After announcing on its blog Tuesday that it would be working its clients through the digital self-publishing process, literary agency Dystel & Goderich has had publishing insiders buzzing. What did the announcement mean? How would the agency take commissions from authors who are self-publishing? Would the agency become a publisher itself?

In its initial announcement, the agency said that, after recognizing the burgeoning possibilities of e-publishing, it would work with "authors who want to have their work available once the physical edition has gone out of print and the rights have reverted, to those whose books we believe in and feel passionately about but couldn’t sell." Jane Dystel, one of DGLM's founding partners, told PW that the agency's new initiative is "an evolving situation" and that it is open to both "established and new clients."

When asked how the agency will be approaching new clients who might self-publish, Dystel said the plan is "to continue to represent projects and authors that we feel we can have a long-term relationship with." She added that the agency will "try to place new authors with traditional publishers first (in consultation with them, of course) as we have always done."

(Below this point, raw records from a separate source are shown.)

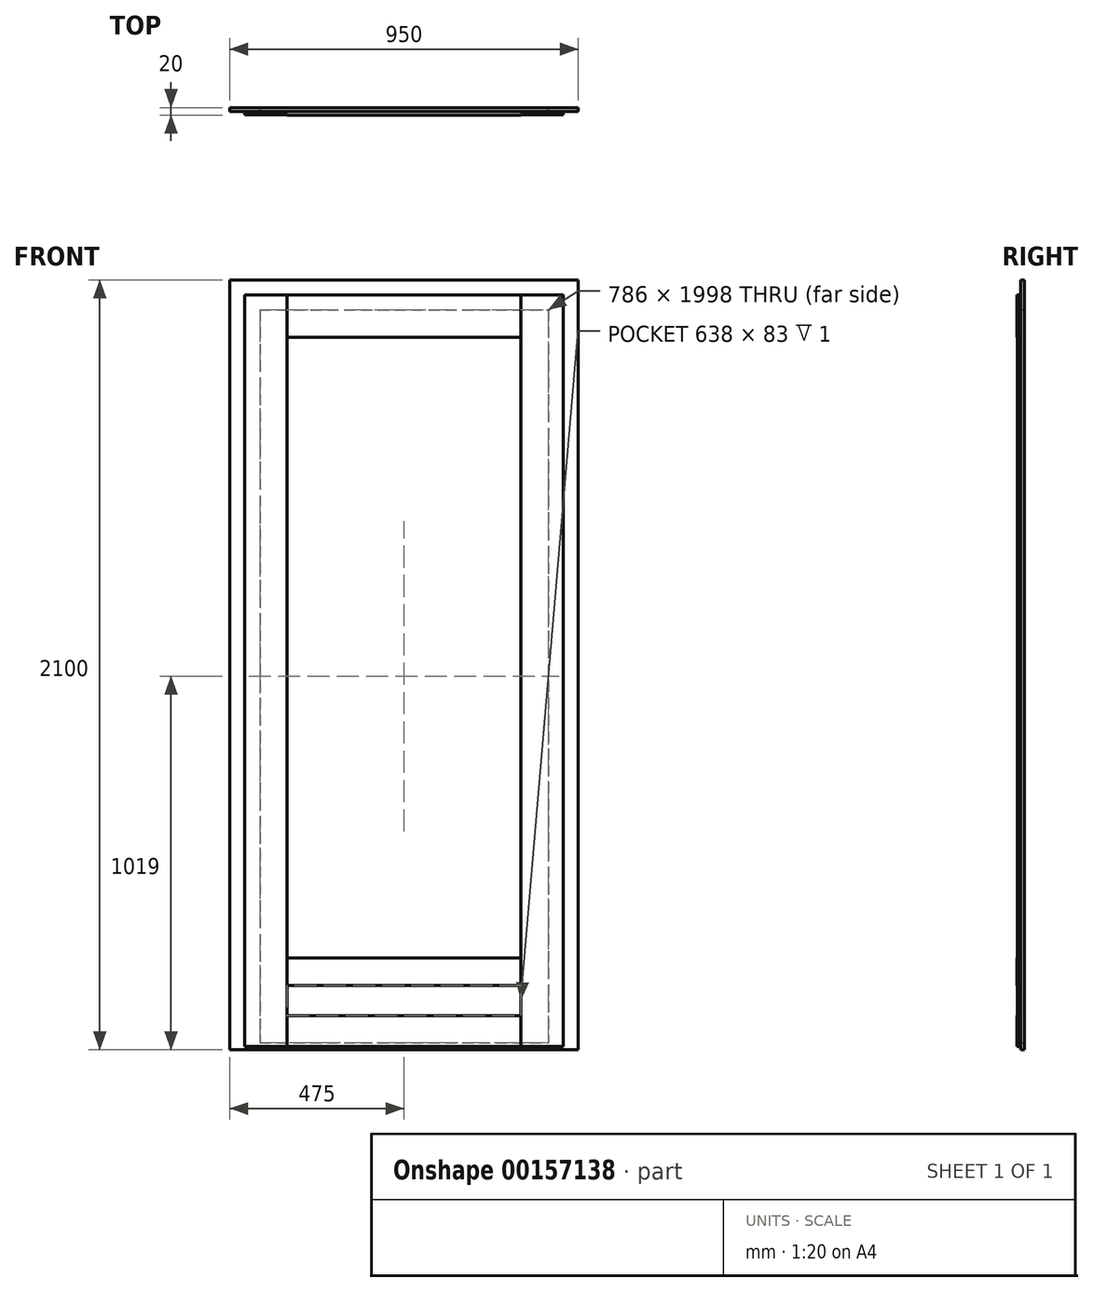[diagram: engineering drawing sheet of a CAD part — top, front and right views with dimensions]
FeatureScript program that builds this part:
annotation { "Feature Type Name" : "Feature", "Feature Type Description" : "" }
export const myFeature = defineFeature(function(context is Context, id is Id, definition is map)
    precondition{}
    {
        {
            var Q0;
            Q0=qCreatedBy(makeId("Front.planeOp"),FACE);
            var sketch = newSketch(context, id + "F0", { "sketchPlane" : qUnion([Q0])});
            skLineSegment(sketch, "E0.bottom", {"start": v(0, 0) * mm, "end": v(950, 0) * mm});
            skLineSegment(sketch, "E0.top", {"start": v(0, 2100) * mm, "end": v(950, 2100) * mm});
            skLineSegment(sketch, "E0.left", {"start": v(0, 0) * mm, "end": v(0, 2100) * mm});
            skLineSegment(sketch, "E0.right", {"start": v(950, 0) * mm, "end": v(950, 2100) * mm});
            skLineSegment(sketch, "E1.bottom", {"start": v(82, 2018) * mm, "end": v(868, 2018) * mm});
            skLineSegment(sketch, "E1.top", {"start": v(82, 20) * mm, "end": v(868, 20) * mm});
            skLineSegment(sketch, "E1.left", {"start": v(82, 2018) * mm, "end": v(82, 20) * mm});
            skLineSegment(sketch, "E1.right", {"start": v(868, 2018) * mm, "end": v(868, 20) * mm});
            skSolve(sketch);
        }
        {
            var Q0;
            Q0 = qSketchRegion(id + "F0", true);
            extrude(context, id + "F1", {"entities" : qUnion([Q0]), "depth" : 10 * mm});
        }
        {
            var Q0;
            Q0=makeQuery(id+"F1.opExtrude","CAP_FACE",FACE,{"disambiguationData":[OSD([sQuery(id+"F0.wireOp",EDGE,"E0.bottom"),sQuery(id+"F0.wireOp",EDGE,"E0.top"),sQuery(id+"F0.wireOp",EDGE,"E0.left"),sQuery(id+"F0.wireOp",EDGE,"E0.right"),sQuery(id+"F0.wireOp",EDGE,"E1.bottom"),sQuery(id+"F0.wireOp",EDGE,"E1.top"),sQuery(id+"F0.wireOp",EDGE,"E1.left"),sQuery(id+"F0.wireOp",EDGE,"E1.right")])],"isStart":false});
            var sketch = newSketch(context, id + "F2", { "sketchPlane" : qUnion([Q0])});
            skLineSegment(sketch, "E2.bottom", {"start": v(41, 2059) * mm, "end": v(909, 2059) * mm});
            skLineSegment(sketch, "E2.top", {"start": v(41, 10) * mm, "end": v(909, 10) * mm});
            skLineSegment(sketch, "E2.left", {"start": v(41, 2059) * mm, "end": v(41, 10) * mm});
            skLineSegment(sketch, "E2.right", {"start": v(909, 2059) * mm, "end": v(909, 10) * mm});
            skLineSegment(sketch, "E3.bottom", {"start": v(156, 1944) * mm, "end": v(794, 1944) * mm});
            skLineSegment(sketch, "E3.top", {"start": v(156, 251) * mm, "end": v(794, 251) * mm});
            skLineSegment(sketch, "E3.left", {"start": v(156, 1944) * mm, "end": v(156, 251) * mm});
            skLineSegment(sketch, "E3.right", {"start": v(794, 1944) * mm, "end": v(794, 251) * mm});
            skSolve(sketch);
        }
        {
            var Q0;
            Q0=makeQuery(id+"F2.imprint","IMPRINT",FACE,{"disambiguationData":[TD([[makeQuery(id+"F2.imprint","IMPRINT",EDGE,{"derivedFrom":sQuery(id+"F2.wireOp",EDGE,"E2.bottom")}),-1.0]])]});
            var Q1;
            Q1 = qSketchRegion(id + "F2", true);
            extrude(context, id + "F3", {"entities" : qUnion([Q0, Q1]), "depth" : 10 * mm});
        }
        {
            var Q0;
            Q0=makeQuery(id+"F3.opExtrude","CAP_FACE",FACE,{"disambiguationData":[OSD([sQuery(id+"F2.wireOp",EDGE,"E2.bottom"),sQuery(id+"F2.wireOp",EDGE,"E2.top"),sQuery(id+"F2.wireOp",EDGE,"E2.left"),sQuery(id+"F2.wireOp",EDGE,"E2.right"),sQuery(id+"F2.wireOp",EDGE,"E3.bottom"),sQuery(id+"F2.wireOp",EDGE,"E3.top"),sQuery(id+"F2.wireOp",EDGE,"E3.left"),sQuery(id+"F2.wireOp",EDGE,"E3.right")])],"isStart":false});
            var sketch = newSketch(context, id + "F4", { "sketchPlane" : qUnion([Q0])});
            skLineSegment(sketch, "E4.bottom", {"start": v(41, 2059) * mm, "end": v(156, 2059) * mm});
            skLineSegment(sketch, "E4.top", {"start": v(41, 10) * mm, "end": v(156, 10) * mm});
            skLineSegment(sketch, "E4.left", {"start": v(41, 2059) * mm, "end": v(41, 10) * mm});
            skLineSegment(sketch, "E4.right", {"start": v(156, 2059) * mm, "end": v(156, 10) * mm});
            skLineSegment(sketch, "E5.bottom", {"start": v(794, 2059) * mm, "end": v(909, 2059) * mm});
            skLineSegment(sketch, "E5.top", {"start": v(794, 10) * mm, "end": v(909, 10) * mm});
            skLineSegment(sketch, "E5.left", {"start": v(794, 2059) * mm, "end": v(794, 10) * mm});
            skLineSegment(sketch, "E5.right", {"start": v(909, 2059) * mm, "end": v(909, 10) * mm});
            skSolve(sketch);
        }
        {
            var Q0;
            Q0 = qSketchRegion(id + "F4", true);
            extrude(context, id + "F5", {"entities" : qUnion([Q0]), "operationType" : NewBodyOperationType.REMOVE, "oppositeDirection" : true, "depth" : 1 * mm});
        }
        {
            var Q0;
            {var subQ0=sQuery(id+"F2.wireOp",EDGE,"E2.top");var subQ1=sQuery(id+"F2.wireOp",EDGE,"E3.top");Q0=makeQuery(id+"F5.boolean.opBoolean","SPLIT",FACE,{"disambiguationData":[TD([makeQuery(id+"F3.opExtrude","SWEPT_FACE",FACE,{"disambiguationData":[OSD([subQ0])]})])],"derivedFrom":makeQuery(id+"F3.opExtrude","CAP_FACE",FACE,{"disambiguationData":[OSD([sQuery(id+"F2.wireOp",EDGE,"E2.bottom"),subQ0,sQuery(id+"F2.wireOp",EDGE,"E2.left"),sQuery(id+"F2.wireOp",EDGE,"E2.right"),sQuery(id+"F2.wireOp",EDGE,"E3.bottom"),subQ1,sQuery(id+"F2.wireOp",EDGE,"E3.left"),sQuery(id+"F2.wireOp",EDGE,"E3.right")])],"isStart":false})});}
            var sketch = newSketch(context, id + "F6", { "sketchPlane" : qUnion([Q0])});
            skLineSegment(sketch, "E6.bottom", {"start": v(156, 176) * mm, "end": v(794, 176) * mm});
            skLineSegment(sketch, "E6.top", {"start": v(156, 93) * mm, "end": v(794, 93) * mm});
            skLineSegment(sketch, "E6.left", {"start": v(156, 176) * mm, "end": v(156, 93) * mm});
            skLineSegment(sketch, "E6.right", {"start": v(794, 176) * mm, "end": v(794, 93) * mm});
            skSolve(sketch);
        }
        {
            var Q0;
            Q0=makeQuery(id+"F6.imprint","IMPRINT",FACE,{"disambiguationData":[TD([[makeQuery(id+"F6.imprint","IMPRINT",EDGE,{"derivedFrom":sQuery(id+"F6.wireOp",EDGE,"E6.bottom")}),-1.0]])]});
            extrude(context, id + "F7", {"entities" : qUnion([Q0]), "operationType" : NewBodyOperationType.REMOVE, "oppositeDirection" : true, "depth" : 2 * mm});
        }
    });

Economically, how things will break down when a client does not get a traditional deal but self-publishes, remains somewhat unclear. Since an agent has, traditionally, been seen as the main conduit to a traditional book deal, there are questions about what, exactly, an agent will be providing an author who self-published. To that, Dystel said that the agency has always "provided services for our clients that have gone far beyond selling their books to a traditional publisher," and noted that, among other things, the agency ensures their authors get paid, advise them on creative dilemmas and sell their subsidiary rights.